Copy number variation

An alteration in copy number state with respect to a single-copy reference locus is referred to as a “copy number variation” (CNV) if it appears in germline cells, or a copy number alteration (CNA) if it appears in somatic cells.[54] A CNV or CNA could be due to a deletion or amplification of a locus with respect to the number of copies of the reference locus present in the cell, and together, they are major contributors to variability in the human genome.[55][56][57] They have been associated with cancers;[58][59][60] neurological,[61] psychiatric,[62][63] and autoimmune diseases;[64] and adverse drug reactions.[65] However, it is difficult to measure these allelic variations with high precision using other methods such as qPCR, thus making phenotypic and disease associations with altered CNV status challenging.[66][67]

The large number of “digitized,” endpoint measurements made possible by sample partitioning enables dPCR to resolve small differences in copy number with better accuracy and precision when compared to other methods such as SNP-based microarrays[68] or qPCR.[69][70] qPCR is limited in its ability to precisely quantify gene amplifications in several diseases, including Crohn’s disease, HIV-1 infection, and obesity.[71][67][70]
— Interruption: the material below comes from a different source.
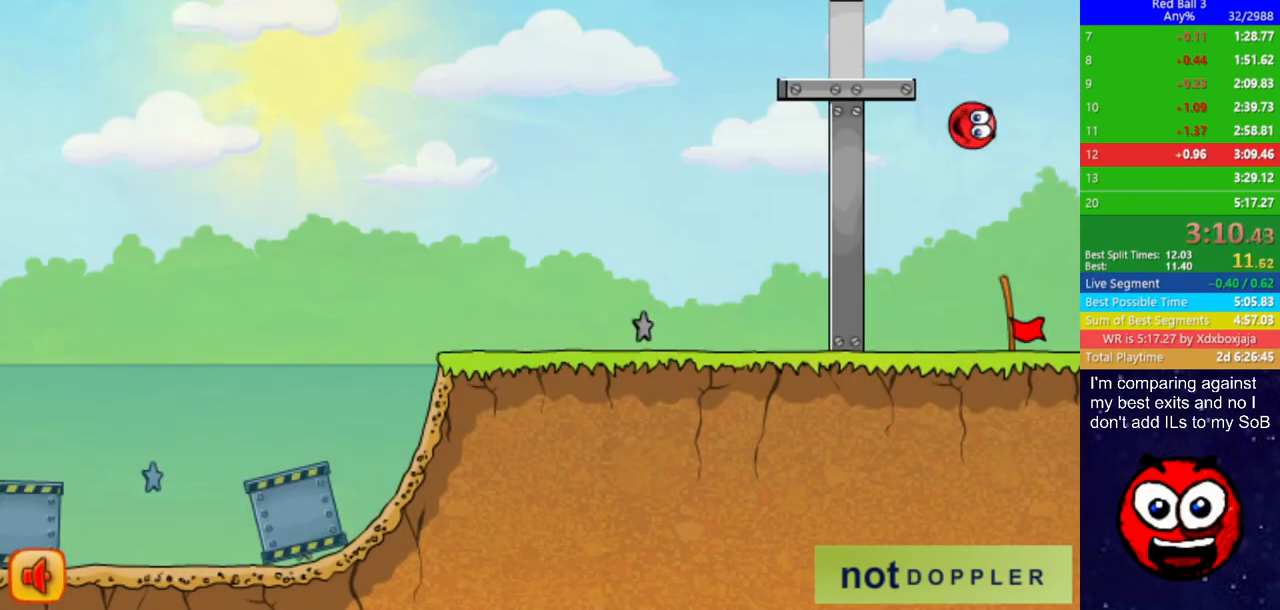
{"keys": [], "events": []}
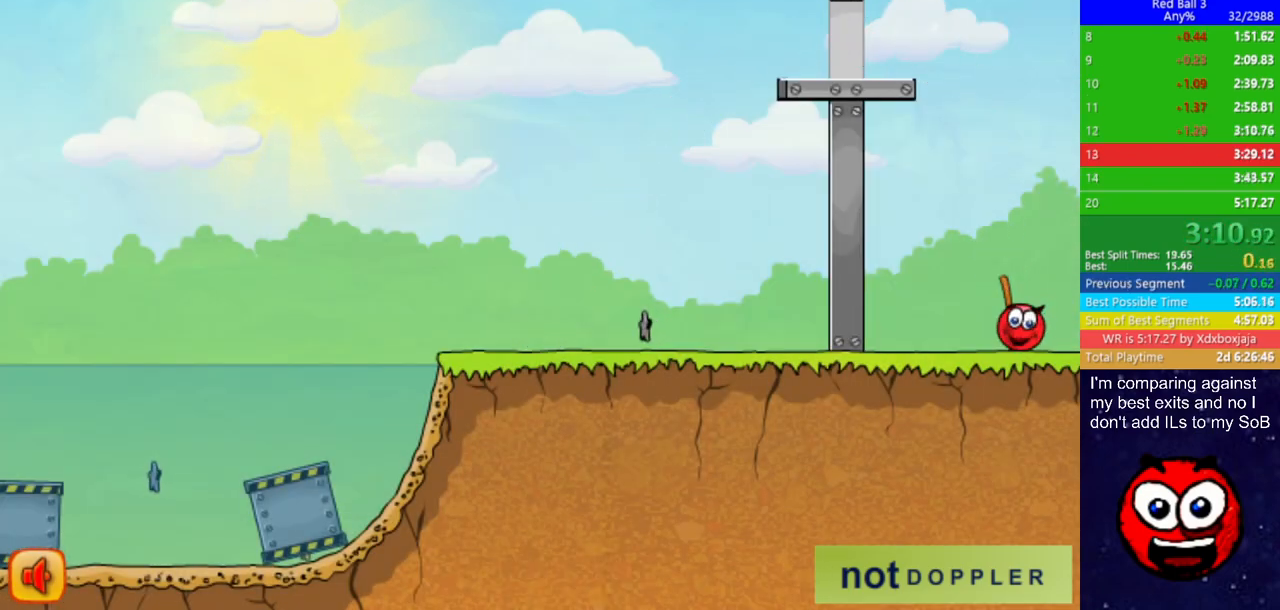
{"keys": [], "events": []}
dPCR was designed to measure the concentration of a nucleic acid target in copies per unit volume of the sample. When operating in dilute reactions where less than ~10% of the partitions contain a desired target (referred to as “limiting dilution”), copy number can be estimated by comparing the number of fluorescent droplets arising from a target CNV with the number of fluorescent droplets arising from an invariant single-copy reference locus.[20] In fact, both at these lower target concentrations and at higher ones where multiple copies of the same target can co-localize to a single partition, Poisson statistics are used to correct for these multiple occupancies to give a more accurate value for each target’s concentration.[72][73]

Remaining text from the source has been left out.